Dataset extract |
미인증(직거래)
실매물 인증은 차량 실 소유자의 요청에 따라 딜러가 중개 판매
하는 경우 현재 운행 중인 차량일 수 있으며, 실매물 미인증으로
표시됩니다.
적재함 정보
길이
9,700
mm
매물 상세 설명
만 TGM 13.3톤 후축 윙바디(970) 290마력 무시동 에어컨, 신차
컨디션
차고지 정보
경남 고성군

What the exercise asks | Each line of the listing is to be repeated exactly.

Response to the task |
미인증(직거래)
실매물 인증은 차량 실 소유자의 요청에 따라 딜러가 중개 판매
하는 경우 현재 운행 중인 차량일 수 있으며, 실매물 미인증으로
표시됩니다.
적재함 정보
길이
9,700
mm
매물 상세 설명
만 TGM 13.3톤 후축 윙바디(970) 290마력 무시동 에어컨, 신차
컨디션
차고지 정보
경남 고성군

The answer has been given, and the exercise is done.